BEGIN SUPPLIED MATERIAL

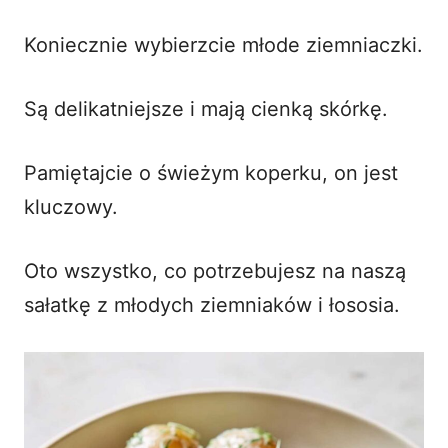
Koniecznie wybierzcie młode ziemniaczki.
Są delikatniejsze i mają cienką skórkę.
Pamiętajcie o świeżym koperku, on jest
kluczowy.
Oto wszystko, co potrzebujesz na naszą
sałatkę z młodych ziemniaków i łososia.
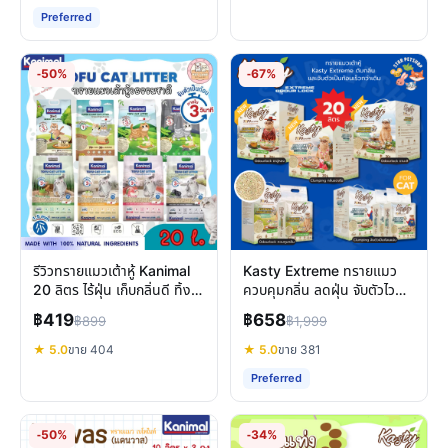
Preferred
-50%
-67%
รีวิวทรายแมวเต้าหู้ Kanimal
Kasty Extreme ทรายแมว
20 ลิตร ไร้ฝุ่น เก็บกลิ่นดี ทิ้ง
ควบคุมกลิ่น ลดฝุ่น จับตัวไว
ชักโครกได้
คุ้มค่า สะอาด
฿419
฿658
฿899
฿1,999
★ 5.0
ขาย 404
★ 5.0
ขาย 381
Preferred
-50%
-34%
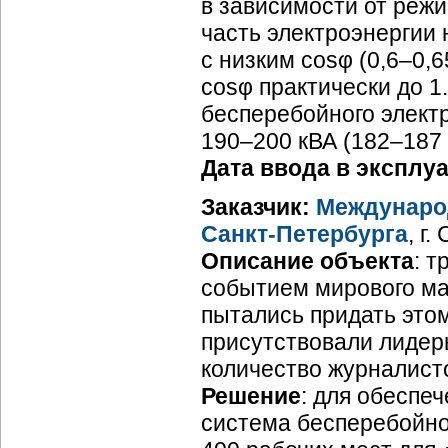
в зависимости от реж
часть электроэнергии
с низким cosφ (0,6–0,
cosφ практически до 1
бесперебойного элект
190–200 кВА (182–187 
Дата ввода в эксплу
Заказчик:
Междунар
Санкт-Петербурга
, г.
Описание объекта
: 
событием мирового ма
пытались придать это
присутствовали лидеры
количество журналист
Решение
: для обеспе
система бесперебойно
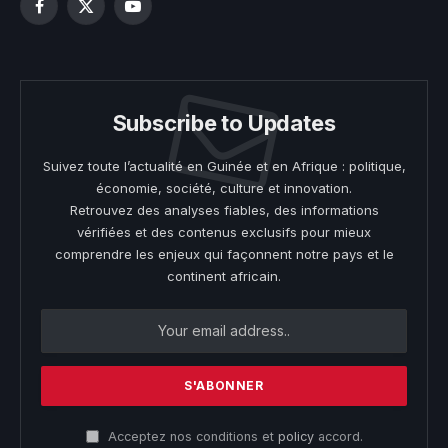
Facebook
X
YouTube
(Twitter)
Subscribe to Updates
Suivez toute l’actualité en Guinée et en Afrique : politique,
économie, société, culture et innovation.
Retrouvez des analyses fiables, des informations
vérifiées et des contenus exclusifs pour mieux
comprendre les enjeux qui façonnent notre pays et le
continent africain.
Acceptez nos conditions et
policy
accord.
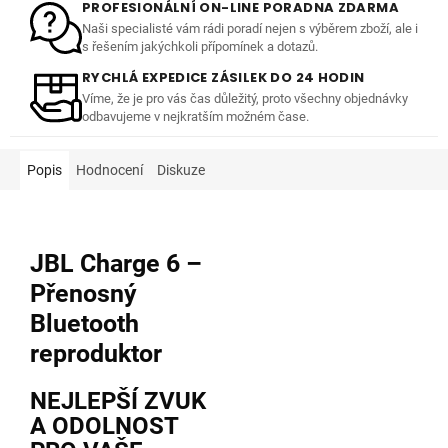
PROFESIONÁLNÍ ON-LINE PORADNA ZDARMA
Naši specialisté vám rádi poradí nejen s výběrem zboží, ale i
s řešením jakýchkoli přípomínek a dotazů.
RYCHLÁ EXPEDICE ZÁSILEK DO 24 HODIN
Víme, že je pro vás čas důležitý, proto všechny objednávky
odbavujeme v nejkratším možném čase.
Popis
Hodnocení
Diskuze
JBL Charge 6 –
Přenosný
Bluetooth
reproduktor
NEJLEPŠÍ ZVUK
A ODOLNOST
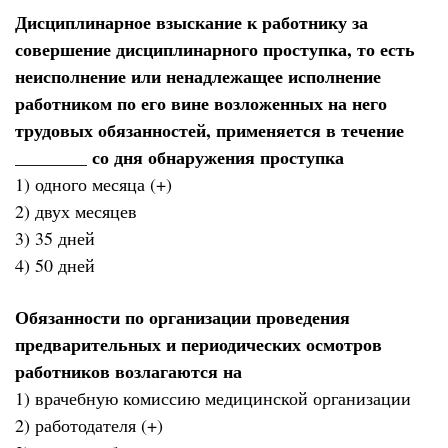
Дисциплинарное взыскание к работнику за
совершение дисциплинарного проступка, то есть
неисполнение или ненадлежащее исполнение
работником по его вине возложенных на него
трудовых обязанностей, применяется в течение
________ со дня обнаружения проступка
1) одного месяца (+)
2) двух месяцев
3) 35 дней
4) 50 дней
Обязанности по организации проведения
предварительных и периодических осмотров
работников возлагаются на
1) врачебную комиссию медицинской организации
2) работодателя (+)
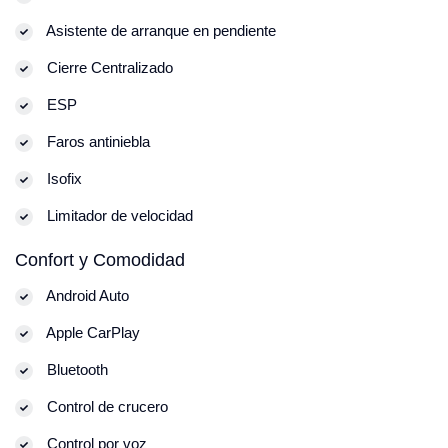
Asistente de arranque en pendiente
Cierre Centralizado
ESP
Faros antiniebla
Isofix
Limitador de velocidad
Confort y Comodidad
Android Auto
Apple CarPlay
Bluetooth
Control de crucero
Control por voz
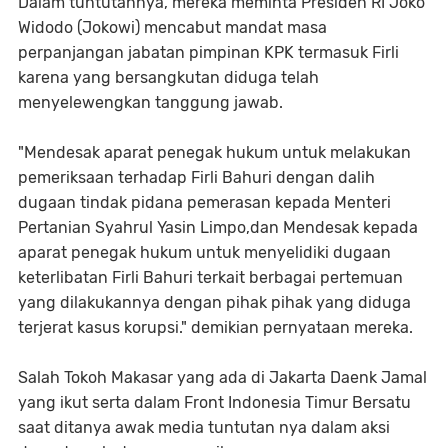
Dalam tuntutannya, mereka meminta Presiden RI Joko
Widodo (Jokowi) mencabut mandat masa
perpanjangan jabatan pimpinan KPK termasuk Firli
karena yang bersangkutan diduga telah
menyelewengkan tanggung jawab.
"Mendesak aparat penegak hukum untuk melakukan
pemeriksaan terhadap Firli Bahuri dengan dalih
dugaan tindak pidana pemerasan kepada Menteri
Pertanian Syahrul Yasin Limpo,dan Mendesak kepada
aparat penegak hukum untuk menyelidiki dugaan
keterlibatan Firli Bahuri terkait berbagai pertemuan
yang dilakukannya dengan pihak pihak yang diduga
terjerat kasus korupsi." demikian pernyataan mereka.
Salah Tokoh Makasar yang ada di Jakarta Daenk Jamal
yang ikut serta dalam Front Indonesia Timur Bersatu
saat ditanya awak media tuntutan nya dalam aksi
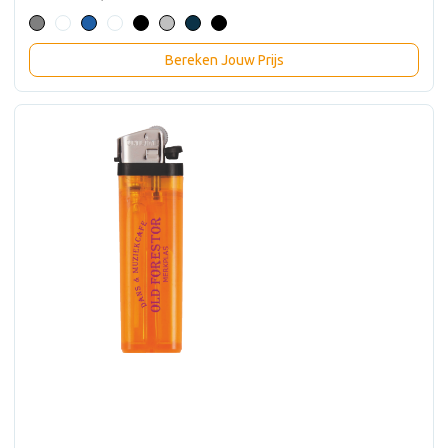
Bereken Jouw Prijs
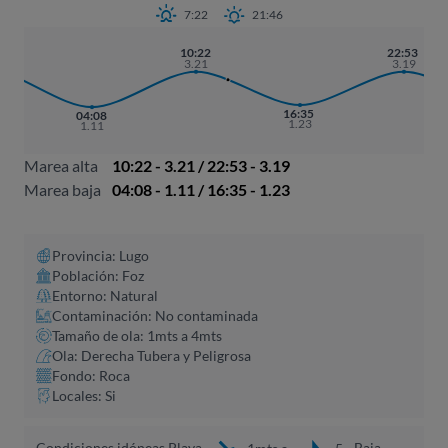
7:22
21:46
10:22
22:53
3.21
3.19
16:35
04:08
1.23
1.11
Marea alta
10:22 - 3.21 / 22:53 - 3.19
Marea baja
04:08 - 1.11 / 16:35 - 1.23
Provincia: Lugo
Población: Foz
Entorno: Natural
Contaminación: No contaminada
Tamaño de ola: 1mts a 4mts
Ola: Derecha Tubera y Peligrosa
Fondo: Roca
Locales: Si
Condiciones idóneas Playa
Baja,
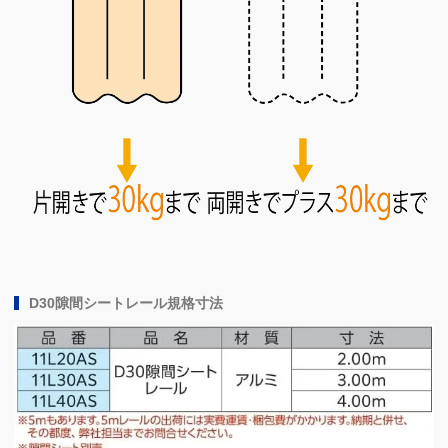
D30隙間シートレール規格寸法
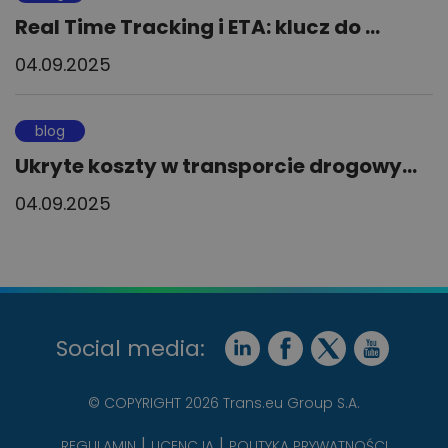
Real Time Tracking i ETA: klucz do ...
04.09.2025
blog
Ukryte koszty w transporcie drogowy...
04.09.2025
Social media:
© COPYRIGHT 2026 Trans.eu Group S.A.
REGULAMIN
LICENCJA
POLITYKA PRYWATNOŚCI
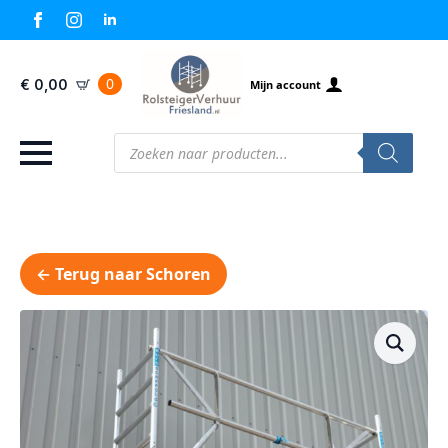
0
€
0,00
Mijn account
Producten
zoeken
← Terug naar Schoren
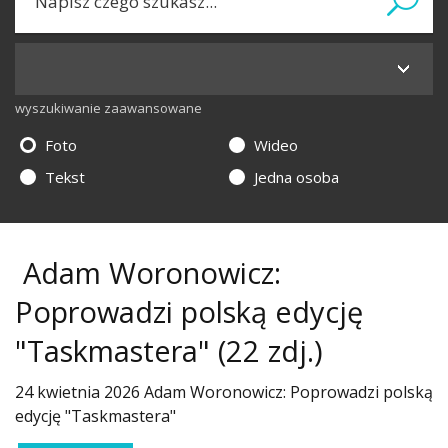
wyszukiwanie zaawansowane
Foto
Wideo
Tekst
Jedna osoba
Adam Woronowicz:
Poprowadzi polską edycję
"Taskmastera"
(22 zdj.)
24 kwietnia 2026 Adam Woronowicz: Poprowadzi polską
edycję "Taskmastera"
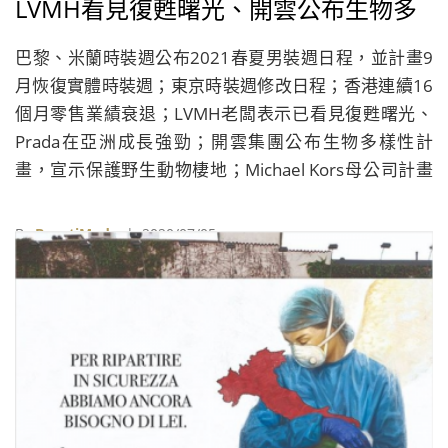
LVMH看見復甦曙光、開雲公布生物多
樣性計畫、Michael Kors關閉更多門市
巴黎、米蘭時裝週公布2021春夏男裝週日程，並計畫9
月恢復實體時裝週；東京時裝週修改日程；香港連續16
個月零售業績衰退；LVMH老闆表示已看見復甦曙光、
Prada在亞洲成長強勁；開雲集團公布生物多樣性計
畫，宣示保護野生動物棲地；Michael Kors母公司計畫
更多關閉門市……
By
BeautiMode
| 2020/07/05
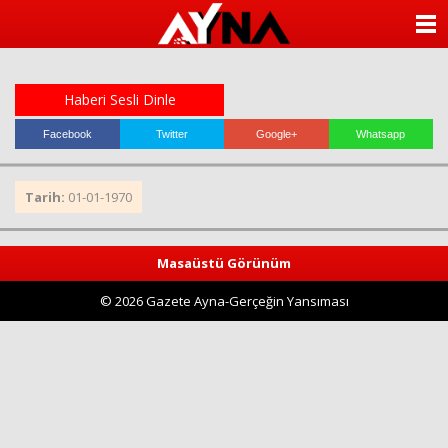
almanya
chat
ANASAYFA
sohbet
cinsel
KATEGORİLER
sohbet
sohbet
Haberi Sesli Dinle
mobil
YAZARLAR
sohbet
Facebook
Twitter
Google+
Whatsapp
islami
sohbetler
ANKETLER
Tarih:
01-01-1970
FOTO GALERİ
Masaüstü Görünüm
VİDEO GALERİ
© 2026 Gazete Ayna-Gerçeğin Yansıması
KÜNYE
İLETİŞİM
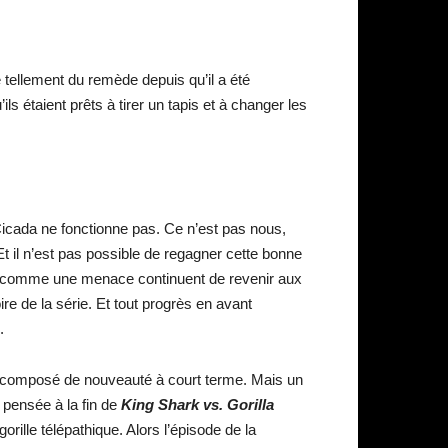
e tellement du remède depuis qu’il a été
ils étaient prêts à tirer un tapis et à changer les
icada ne fonctionne pas. Ce n’est pas nous,
t il n’est pas possible de regagner cette bonne
dre comme une menace continuent de revenir aux
e de la série. Et tout progrès en avant
.
e composé de nouveauté à court terme. Mais un
 pensée à la fin de
King Shark vs. Gorilla
rille télépathique. Alors l’épisode de la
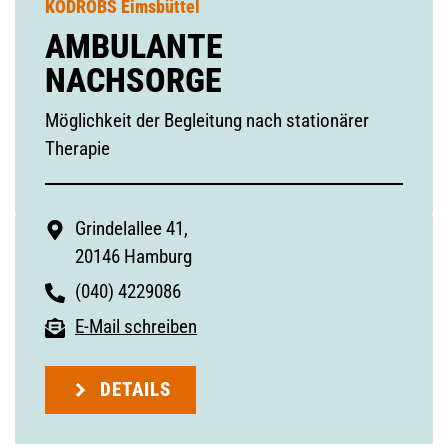
KODROBS Eimsbüttel
AMBULANTE
NACHSORGE
Möglichkeit der Begleitung nach stationärer
Therapie
Grindelallee 41,
20146 Hamburg
(040) 4229086
E-Mail schreiben
DETAILS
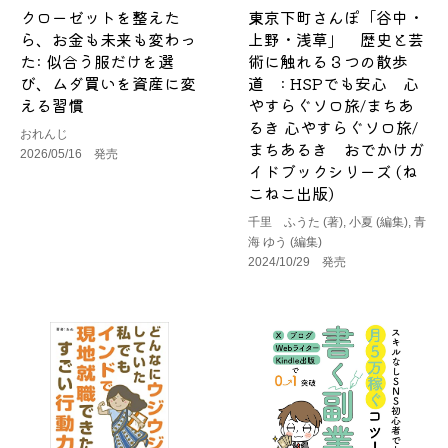
クローゼットを整えた
東京下町さんぽ「谷中・
ら、お金も未来も変わっ
上野・浅草」 歴史と芸
た: 似合う服だけを選
術に触れる３つの散歩
び、ムダ買いを資産に変
道 : HSPでも安心 心
える習慣
やすらぐソロ旅/まちあ
るき 心やすらぐソロ旅/
おれんじ
まちあるき おでかけガ
2026/05/16 発売
イドブックシリーズ (ね
こねこ出版)
千里 ふうた (著), 小夏 (編集), 青
海 ゆう (編集)
2024/10/29 発売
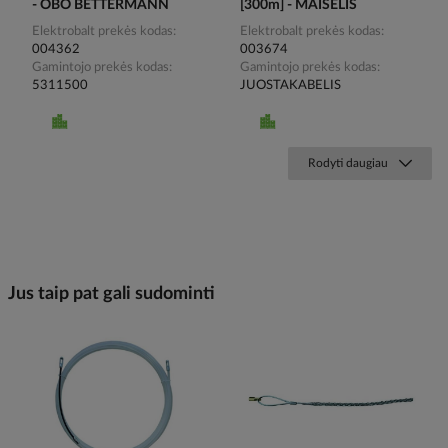
- OBO BETTERMANN
[300m] - MAIŠELIS
Elektrobalt prekės kodas
Elektrobalt prekės kodas
004362
003674
Gamintojo prekės kodas
Gamintojo prekės kodas
5311500
JUOSTAKABELIS
Rodyti daugiau
Jus taip pat gali sudominti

END SUPPLIED MATERIAL

Copy out the text shown above for every item with no changes, and leave out the pictures.

EXERCISE RESPONSE ▸
Koniecznie wybierzcie młode ziemniaczki.
Są delikatniejsze i mają cienką skórkę.
Pamiętajcie o świeżym koperku, on jest
kluczowy.
Oto wszystko, co potrzebujesz na naszą
sałatkę z młodych ziemniaków i łososia.
Preferred
-50%
-67%
รีวิวทรายแมวเต้าหู้ Kanimal
Kasty Extreme ทรายแมว
20 ลิตร ไร้ฝุ่น เก็บกลิ่นดี ทิ้ง
ควบคุมกลิ่น ลดฝุ่น จับตัวไว
ชักโครกได้
คุ้มค่า สะอาด
฿419
฿658
฿899
฿1,999
★ 5.0
ขาย 404
★ 5.0
ขาย 381
Preferred
-50%
-34%
в зависимости от реж
часть электроэнергии
с низким cosφ (0,6–0,
cosφ практически до 1
бесперебойного элект
190–200 кВА (182–187 
Дата ввода в эксплу
Заказчик:
Междунар
Санкт-Петербурга
, г.
Описание объекта
: 
событием мирового ма
пытались придать это
присутствовали лидеры
количество журналист
Решение
: для обеспе
система бесперебойно
Facebook
X
YouTube
(Twitter)
Subscribe to Updates
Suivez toute l’actualité en Guinée et en Afrique : politique,
économie, société, culture et innovation.
Retrouvez des analyses fiables, des informations
vérifiées et des contenus exclusifs pour mieux
comprendre les enjeux qui façonnent notre pays et le
continent africain.
Acceptez nos conditions et
policy
accord.
PROFESIONÁLNÍ ON-LINE PORADNA ZDARMA
Naši specialisté vám rádi poradí nejen s výběrem zboží, ale i
s řešením jakýchkoli přípomínek a dotazů.
RYCHLÁ EXPEDICE ZÁSILEK DO 24 HODIN
Víme, že je pro vás čas důležitý, proto všechny objednávky
odbavujeme v nejkratším možném čase.
Popis
Hodnocení
Diskuze
JBL Charge 6 –
Přenosný
Bluetooth
reproduktor
NEJLEPŠÍ ZVUK
A ODOLNOST
Дисциплинарное взыскание к работнику за
совершение дисциплинарного проступка, то есть
неисполнение или ненадлежащее исполнение
работником по его вине возложенных на него
трудовых обязанностей, применяется в течение
________ со дня обнаружения проступка
1) одного месяца (+)
2) двух месяцев
3) 35 дней
4) 50 дней
Обязанности по организации проведения
предварительных и периодических осмотров
работников возлагаются на
1) врачебную комиссию медицинской организации
2) работодателя (+)
Asistente de arranque en pendiente
Cierre Centralizado
ESP
Faros antiniebla
Isofix
Limitador de velocidad
Confort y Comodidad
Android Auto
Apple CarPlay
Bluetooth
Control de crucero
Control por voz
Dalam tuntutannya, mereka meminta Presiden RI Joko
Widodo (Jokowi) mencabut mandat masa
perpanjangan jabatan pimpinan KPK termasuk Firli
karena yang bersangkutan diduga telah
menyelewengkan tanggung jawab.
"Mendesak aparat penegak hukum untuk melakukan
pemeriksaan terhadap Firli Bahuri dengan dalih
dugaan tindak pidana pemerasan kepada Menteri
Pertanian Syahrul Yasin Limpo,dan Mendesak kepada
aparat penegak hukum untuk menyelidiki dugaan
keterlibatan Firli Bahuri terkait berbagai pertemuan
yang dilakukannya dengan pihak pihak yang diduga
terjerat kasus korupsi." demikian pernyataan mereka.
Salah Tokoh Makasar yang ada di Jakarta Daenk Jamal
yang ikut serta dalam Front Indonesia Timur Bersatu
saat ditanya awak media tuntutan nya dalam aksi
Bereken Jouw Prijs
7:22
21:46
10:22
22:53
3.21
3.19
16:35
04:08
1.23
1.11
Marea alta
10:22 - 3.21 / 22:53 - 3.19
Marea baja
04:08 - 1.11 / 16:35 - 1.23
Provincia: Lugo
Población: Foz
Entorno: Natural
Contaminación: No contaminada
Tamaño de ola: 1mts a 4mts
Ola: Derecha Tubera y Peligrosa
Fondo: Roca
Locales: Si
Condiciones idóneas Playa
Baja,
D30隙間シートレール規格寸法
Real Time Tracking i ETA: klucz do ...
04.09.2025
blog
Ukryte koszty w transporcie drogowy...
04.09.2025
Social media:
© COPYRIGHT 2026 Trans.eu Group S.A.
REGULAMIN
LICENCJA
POLITYKA PRYWATNOŚCI
0
€
0,00
Mijn account
Producten
zoeken
← Terug naar Schoren
wyszukiwanie zaawansowane
Foto
Wideo
Tekst
Jedna osoba
Adam Woronowicz:
Poprowadzi polską edycję
"Taskmastera"
(22 zdj.)
24 kwietnia 2026 Adam Woronowicz: Poprowadzi polską
edycję "Taskmastera"
LVMH看見復甦曙光、開雲公布生物多
樣性計畫、Michael Kors關閉更多門市
巴黎、米蘭時裝週公布2021春夏男裝週日程，並計畫9
月恢復實體時裝週；東京時裝週修改日程；香港連續16
個月零售業績衰退；LVMH老闆表示已看見復甦曙光、
Prada在亞洲成長強勁；開雲集團公布生物多樣性計
畫，宣示保護野生動物棲地；Michael Kors母公司計畫
更多關閉門市……
By
BeautiMode
| 2020/07/05
almanya
chat
ANASAYFA
sohbet
cinsel
KATEGORİLER
sohbet
sohbet
Haberi Sesli Dinle
mobil
YAZARLAR
sohbet
Facebook
Twitter
Google+
Whatsapp
islami
sohbetler
ANKETLER
Tarih:
01-01-1970
FOTO GALERİ
Masaüstü Görünüm
VİDEO GALERİ
© 2026 Gazete Ayna-Gerçeğin Yansıması
KÜNYE
İLETİŞİM
e tellement du remède depuis qu’il a été
ils étaient prêts à tirer un tapis et à changer les
icada ne fonctionne pas. Ce n’est pas nous,
t il n’est pas possible de regagner cette bonne
dre comme une menace continuent de revenir aux
e de la série. Et tout progrès en avant
.
e composé de nouveauté à court terme. Mais un
 pensée à la fin de
King Shark vs. Gorilla
rille télépathique. Alors l’épisode de la
KODROBS Eimsbüttel
AMBULANTE
NACHSORGE
Möglichkeit der Begleitung nach stationärer
Therapie
Grindelallee 41,
20146 Hamburg
(040) 4229086
E-Mail schreiben
DETAILS
クローゼットを整えた
東京下町さんぽ「谷中・
ら、お金も未来も変わっ
上野・浅草」 歴史と芸
た: 似合う服だけを選
術に触れる３つの散歩
び、ムダ買いを資産に変
道 : HSPでも安心 心
える習慣
やすらぐソロ旅/まちあ
るき 心やすらぐソロ旅/
おれんじ
まちあるき おでかけガ
2026/05/16 発売
イドブックシリーズ (ね
こねこ出版)
千里 ふうた (著), 小夏 (編集), 青
海 ゆう (編集)
2024/10/29 発売
- OBO BETTERMANN
[300m] - MAIŠELIS
Elektrobalt prekės kodas
Elektrobalt prekės kodas
004362
003674
Gamintojo prekės kodas
Gamintojo prekės kodas
5311500
JUOSTAKABELIS
Rodyti daugiau
Jus taip pat gali sudominti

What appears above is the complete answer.